Remarques
Un des 75 premiers exemplaires sur vélin du Marais, celui-ci hors commerce (n° 5).
Envoi signé : « Pour toi mon grand Jef ces [Remarques] qui ont eu la chance “ d'avoir un oncle ”; chance dont j'éprouve chaque mois davantage le bienfait et la douceur, en t'embrassant, Maurice, mars 1952 ».
Joseph Kessel fut beaucoup plus qu’un parent. Il fut l’aîné, le compagnon d’exil, le frère d’armes, le grand témoin littéraire auprès duquel Druon traversa la guerre, Londres et l’aventure du Chant des partisans. Ils rejoignent ensemble la Résistance, franchissent les Pyrénées et gagnent Londres en 1943 pour s’engager dans les Forces Françaises Libres.

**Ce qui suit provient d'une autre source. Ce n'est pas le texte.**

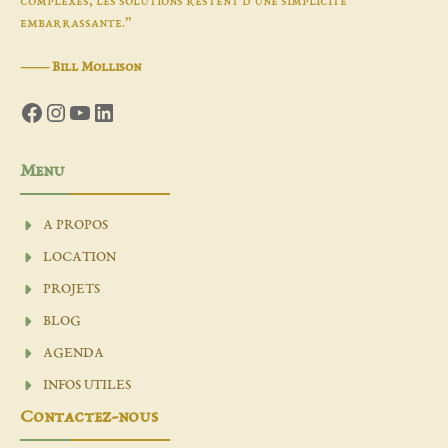
complexes, les solutions restent d'une simplicité
embarrassante.”
―
Bill Mollison
Facebook
Instagram
YouTube
LinkedIn
Menu
A PROPOS
LOCATION
PROJETS
BLOG
AGENDA
INFOS UTILES
Contactez-nous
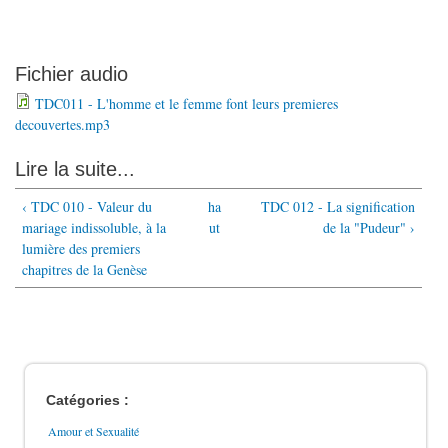
Fichier audio
TDC011 - L'homme et le femme font leurs premieres
decouvertes.mp3
Lire la suite...
‹ TDC 010 - Valeur du
ha
TDC 012 - La signification
mariage indissoluble, à la
ut
de la "Pudeur" ›
lumière des premiers
chapitres de la Genèse
Catégories :
Amour et Sexualité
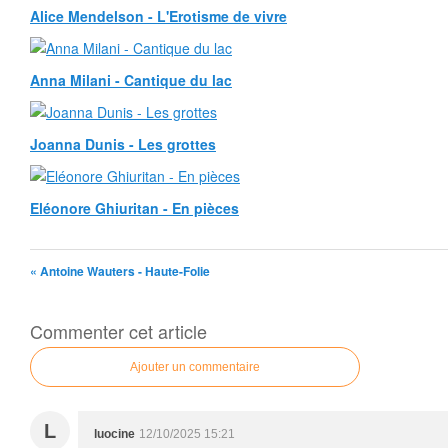
Alice Mendelson - L'Erotisme de vivre
Anna Milani - Cantique du lac
Joanna Dunis - Les grottes
Eléonore Ghiuritan - En pièces
« Antoine Wauters - Haute-Folie
Commenter cet article
Ajouter un commentaire
L
luocine
12/10/2025 15:21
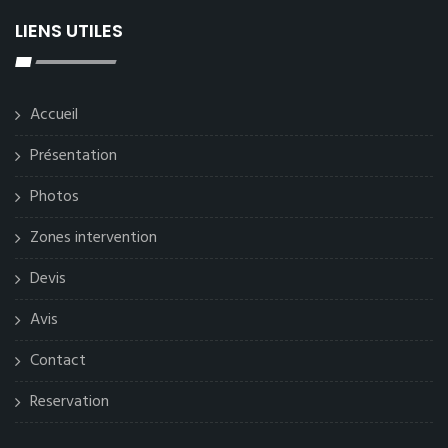
LIENS UTILES
Accueil
Présentation
Photos
Zones intervention
Devis
Avis
Contact
Reservation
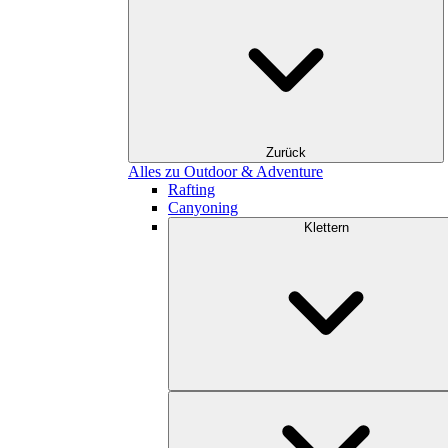
Zurück
Alles zu Outdoor & Adventure
Rafting
Canyoning
Klettern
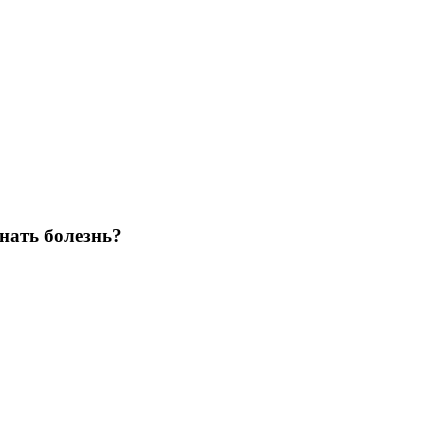
нать болезнь?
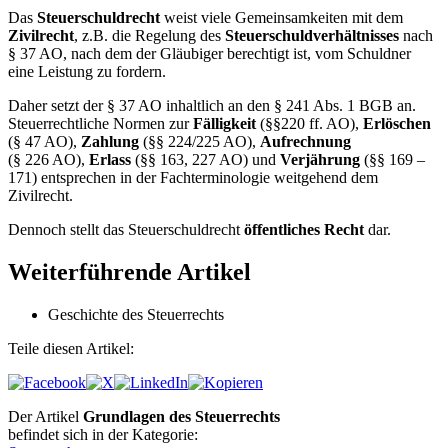
Das
Steuerschuldrecht
weist viele Gemeinsamkeiten mit dem
Zivilrecht
, z.B. die Regelung des
Steuerschuldverhältnisses
nach
§ 37 AO, nach dem der Gläubiger berechtigt ist, vom Schuldner
eine Leistung zu fordern.
Daher setzt der § 37 AO inhaltlich an den § 241 Abs. 1 BGB an.
Steuerrechtliche Normen zur
Fälligkeit
(§§220 ff. AO),
Erlöschen
(§ 47 AO),
Zahlung
(§§ 224/225 AO),
Aufrechnung
(§ 226 AO),
Erlass
(§§ 163, 227 AO) und
Verjährung
(§§ 169 –
171) entsprechen in der Fachterminologie weitgehend dem
Zivilrecht.
Dennoch stellt das Steuerschuldrecht
öffentliches Recht
dar.
Weiterführende Artikel
Geschichte des Steuerrechts
Teile diesen Artikel:
Der Artikel
Grundlagen des Steuerrechts
befindet sich in der Kategorie:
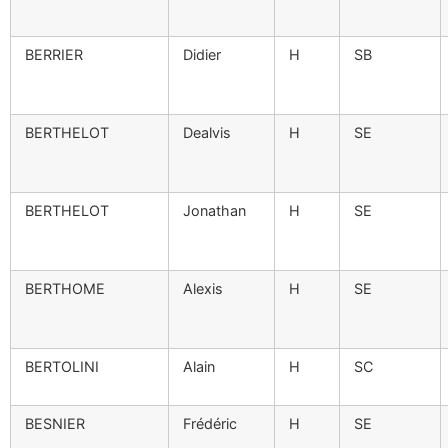
BERRIER
Didier
H
SB
BERTHELOT
Dealvis
H
SE
BERTHELOT
Jonathan
H
SE
BERTHOME
Alexis
H
SE
BERTOLINI
Alain
H
SC
BESNIER
Frédéric
H
SE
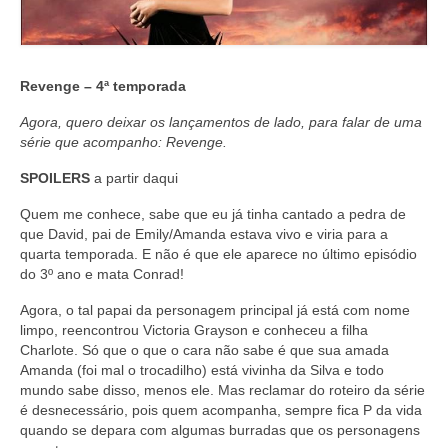
Revenge – 4ª temporada
Agora, quero deixar os lançamentos de lado, para falar de uma
série que acompanho: Revenge.
SPOILERS
a partir daqui
Quem me conhece, sabe que eu já tinha cantado a pedra de
que David, pai de Emily/Amanda estava vivo e viria para a
quarta temporada. E não é que ele aparece no último episódio
do 3º ano e mata Conrad!
Agora, o tal papai da personagem principal já está com nome
limpo, reencontrou Victoria Grayson e conheceu a filha
Charlote. Só que o que o cara não sabe é que sua amada
Amanda (foi mal o trocadilho) está vivinha da Silva e todo
mundo sabe disso, menos ele. Mas reclamar do roteiro da série
é desnecessário, pois quem acompanha, sempre fica P da vida
quando se depara com algumas burradas que os personagens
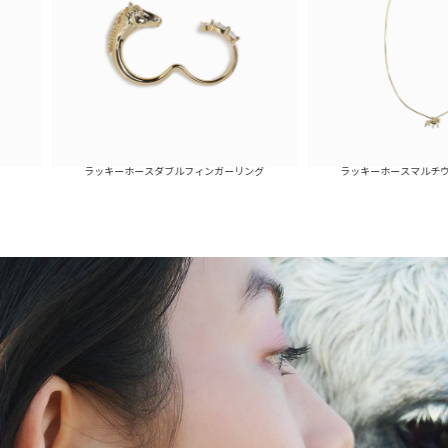
ラッキーホースダブルフィンガーリング
ラッキーホースマルチウェイネックレ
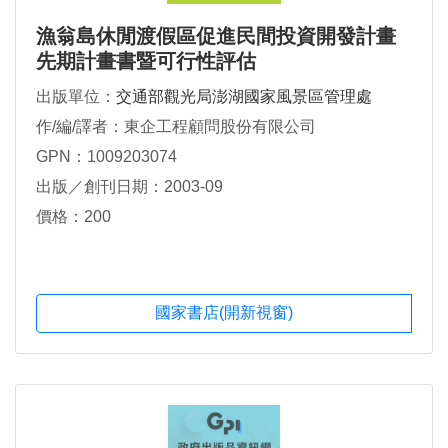
漁翁島休閒渡假區促進民間投資開發計畫
先期計畫書暨可行性評估
出版單位：
交通部觀光局澎湖國家風景區管理處
作/編/譯者：東企工程顧問股份有限公司
GPN：1009203074
出版／創刊日期：2003-09
價格：200
國家書店(開新視窗)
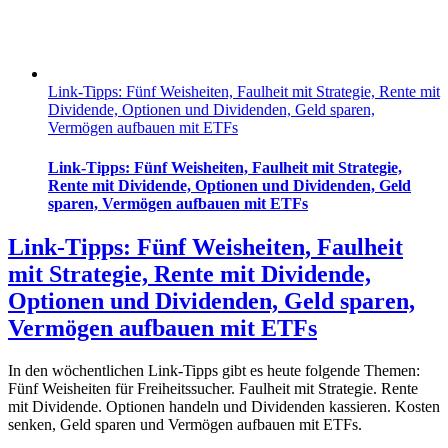
Link-Tipps: Fünf Weisheiten, Faulheit mit Strategie, Rente mit
Dividende, Optionen und Dividenden, Geld sparen,
Vermögen aufbauen mit ETFs
Link-Tipps: Fünf Weisheiten, Faulheit mit Strategie,
Rente mit Dividende, Optionen und Dividenden, Geld
sparen, Vermögen aufbauen mit ETFs
Link-Tipps: Fünf Weisheiten, Faulheit
mit Strategie, Rente mit Dividende,
Optionen und Dividenden, Geld sparen,
Vermögen aufbauen mit ETFs
In den wöchentlichen Link-Tipps gibt es heute folgende Themen:
Fünf Weisheiten für Freiheitssucher. Faulheit mit Strategie. Rente
mit Dividende. Optionen handeln und Dividenden kassieren. Kosten
senken, Geld sparen und Vermögen aufbauen mit ETFs.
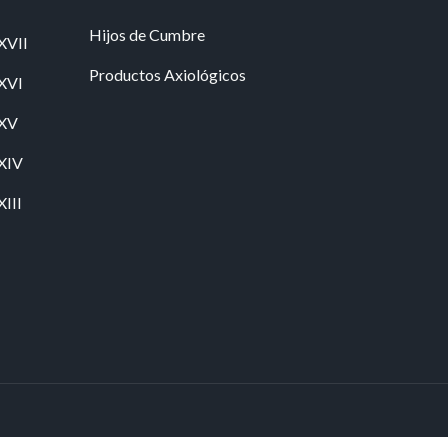
Hijos de Cumbre
XVII
Productos Axiológicos
 XVI
 XV
 XIV
XIII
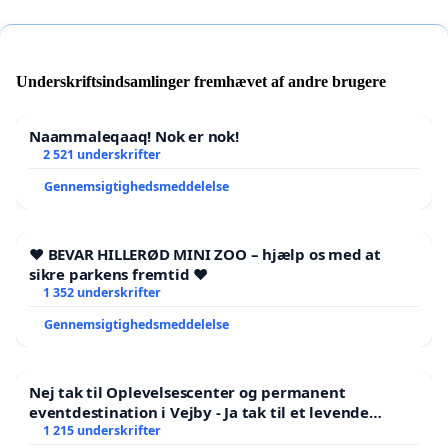
Underskriftsindsamlinger fremhævet af andre brugere
Naammaleqaaq! Nok er nok!
2 521 underskrifter
Gennemsigtighedsmeddelelse
❤️ BEVAR HILLERØD MINI ZOO – hjælp os med at
sikre parkens fremtid ❤️
1 352 underskrifter
Gennemsigtighedsmeddelelse
Nej tak til Oplevelsescenter og permanent
eventdestination i Vejby - Ja tak til et levende
lokalområde i balance
1 215 underskrifter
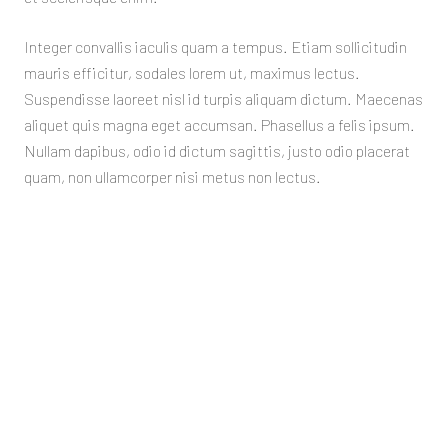
Integer convallis iaculis quam a tempus. Etiam sollicitudin
mauris efficitur, sodales lorem ut, maximus lectus.
Suspendisse laoreet nisl id turpis aliquam dictum. Maecenas
aliquet quis magna eget accumsan. Phasellus a felis ipsum.
Nullam dapibus, odio id dictum sagittis, justo odio placerat
quam, non ullamcorper nisi metus non lectus.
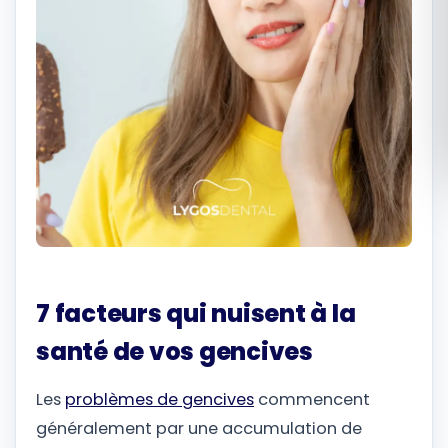
Română
Русский
7 facteurs qui nuisent à la
santé de vos gencives
Les
problèmes de gencives
commencent
généralement par une accumulation de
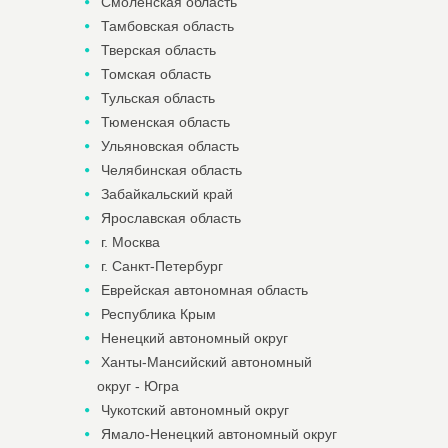
Смоленская область
Тамбовская область
Тверская область
Томская область
Тульская область
Тюменская область
Ульяновская область
Челябинская область
Забайкальский край
Ярославская область
г. Москва
г. Санкт-Петербург
Еврейская автономная область
Республика Крым
Ненецкий автономный округ
Ханты-Мансийский автономный
округ - Югра
Чукотский автономный округ
Ямало-Ненецкий автономный округ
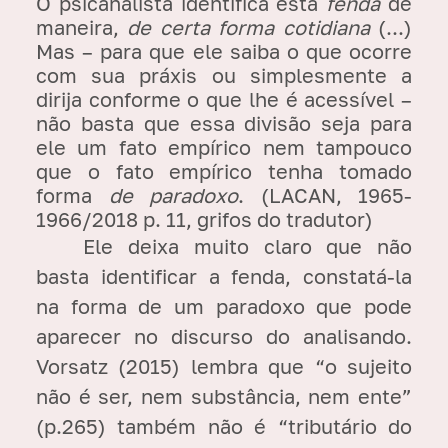
O psicanalista identifica esta
fenda
de
maneira,
de certa forma cotidiana
(...)
Mas – para que ele saiba o que ocorre
com sua práxis ou simplesmente a
dirija conforme o que lhe é acessível –
não basta que essa divisão seja para
ele um fato empírico nem tampouco
que o fato empírico tenha tomado
forma
de paradoxo
. (LACAN, 1965-
1966/2018 p. 11, grifos do tradutor)
Ele deixa muito claro que não
basta identificar a fenda, constatá-la
na forma de um paradoxo que pode
aparecer no discurso do analisando.
Vorsatz (2015) lembra que “o sujeito
não é ser, nem substância, nem ente”
(p.265) também não é “tributário do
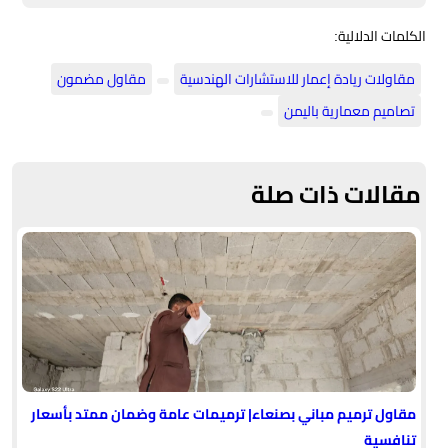
الكلمات الدلالية:
مقاولات ريادة إعمار للاستشارات الهندسية
مقاول مضمون
تصاميم معمارية باليمن
مقالات ذات صلة
مقاول ترميم مباني بصنعاء| ترميمات عامة وضمان ممتد بأسعار
تنافسية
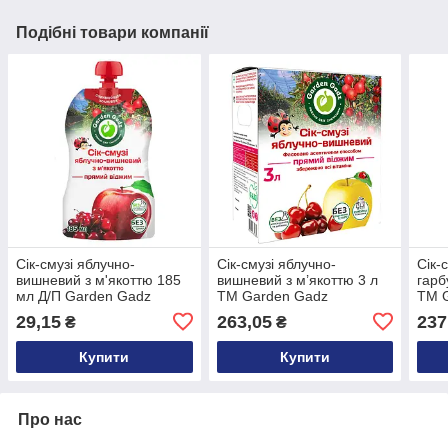
Подібні товари компанії
Сік-смузі яблучно-
Сік-смузі яблучно-
Сік-
вишневий з м'якоттю 185
вишневий з м’якоттю 3 л
гарб
мл Д/П Garden Gadz
ТМ Garden Gadz
ТМ 
29,15
263,05
237
₴
₴
Купити
Купити
Про нас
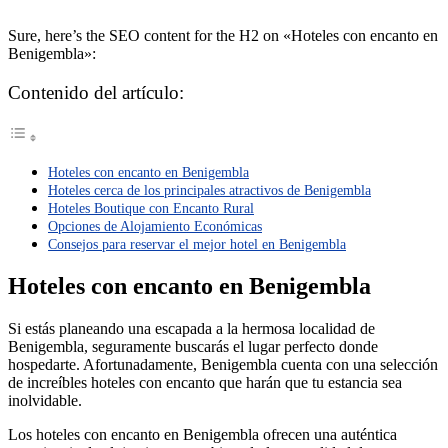
Sure, here’s the SEO content for the H2 on «Hoteles con encanto en
Benigembla»:
Contenido del artículo:
Hoteles con encanto en Benigembla
Hoteles cerca de los principales atractivos de Benigembla
Hoteles Boutique con Encanto Rural
Opciones de Alojamiento Económicas
Consejos para reservar el mejor hotel en Benigembla
Hoteles con encanto en Benigembla
Si estás planeando una escapada a la hermosa localidad de
Benigembla, seguramente buscarás el lugar perfecto donde
hospedarte. Afortunadamente, Benigembla cuenta con una selección
de increíbles hoteles con encanto que harán que tu estancia sea
inolvidable.
Los hoteles con encanto en Benigembla ofrecen una auténtica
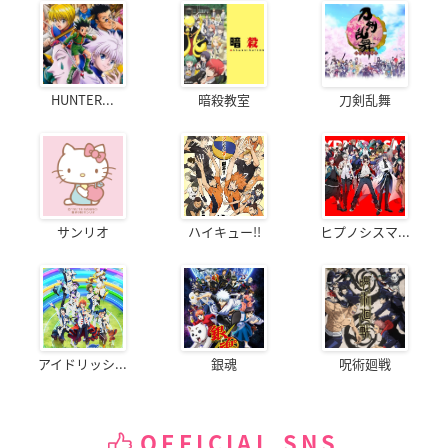
HUNTER...
暗殺教室
刀剣乱舞
サンリオ
ハイキュー!!
ヒプノシスマ...
アイドリッシ...
銀魂
呪術廻戦
OFFICIAL SNS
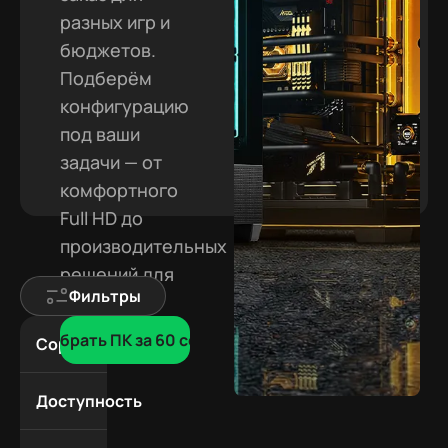
разных игр и
бюджетов.
Подберём
конфигурацию
под ваши
задачи — от
комфортного
Full HD до
производительных
решений для
Фильтры
2K и 4K.
Подобрать ПК за 60 сек
Сортировка
По
популярности
Доступность
Дешевле
В
Дороже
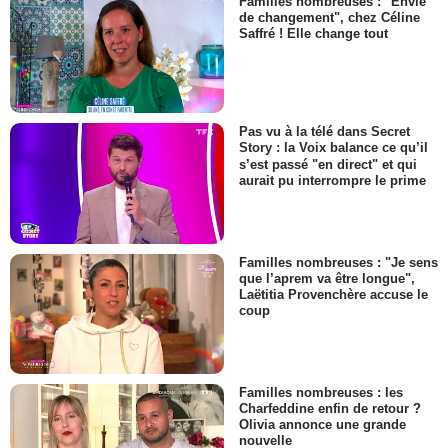
Familles nombreuses : "Envie
de changement", chez Céline
Saffré ! Elle change tout
Pas vu à la télé dans Secret
Story : la Voix balance ce qu’il
s’est passé "en direct" et qui
aurait pu interrompre le prime
Familles nombreuses : "Je sens
que l’aprem va être longue",
Laëtitia Provenchère accuse le
coup
Familles nombreuses : les
Charfeddine enfin de retour ?
Olivia annonce une grande
nouvelle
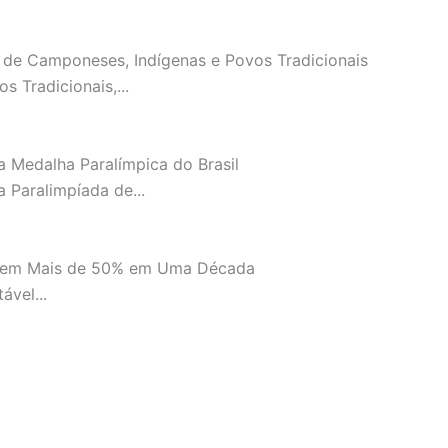
s de Camponeses, Indígenas e Povos Tradicionais
 Tradicionais,...
 Medalha Paralímpica do Brasil
 Paralimpíada de...
scem Mais de 50% em Uma Década
vel...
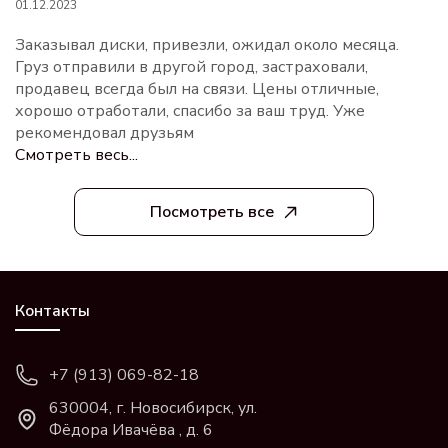
01.12.2023
Заказывал диски, привезли, ожидал около месяца.
Груз отправили в другой город, застраховали,
продавец всегда был на связи. Цены отличные,
хорошо отработали, спасибо за ваш труд. Уже
рекомендовал друзьям
Смотреть весь...
Посмотреть все
Контакты
+7 (913) 069-82-18
630004, г. Новосибирск, ул.
Фёдора Ивачёва , д. 6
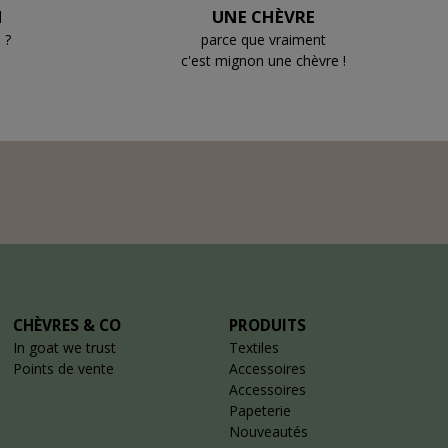
N
UNE CHÈVRE
 ?
parce que vraiment
c'est mignon une chèvre !
CHÈVRES & CO
PRODUITS
In goat we trust
Textiles
Points de vente
Accessoires
Accessoires
Papeterie
Nouveautés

Publié en 1952, Remarques vient après la trilogie de La Fin des hommes – Les Grandes Familles, prix Goncourt 1948, La Chute des corps, puis Rendez-vous aux enfers – et avant le grand cycle historique des Rois maudits qui feront la célébrité populaire de Druon. L’ouvrage occupe donc une place singulière entre ces deux temps ; Druon invite lui-même à lire ces fragments comme un prolongement de ses fictions précédentes : dans son texte liminaire, il explique que ces remarques se sont écrites « dans les marges de [ses] romans » et qu’elles doivent être regardées comme une sorte d’appendice destiné à en éclairer les intentions.
Précieux exemplaire, à celui qui fut à la fois son premier lecteur, son premier correcteur et son premier collaborateur littéraire.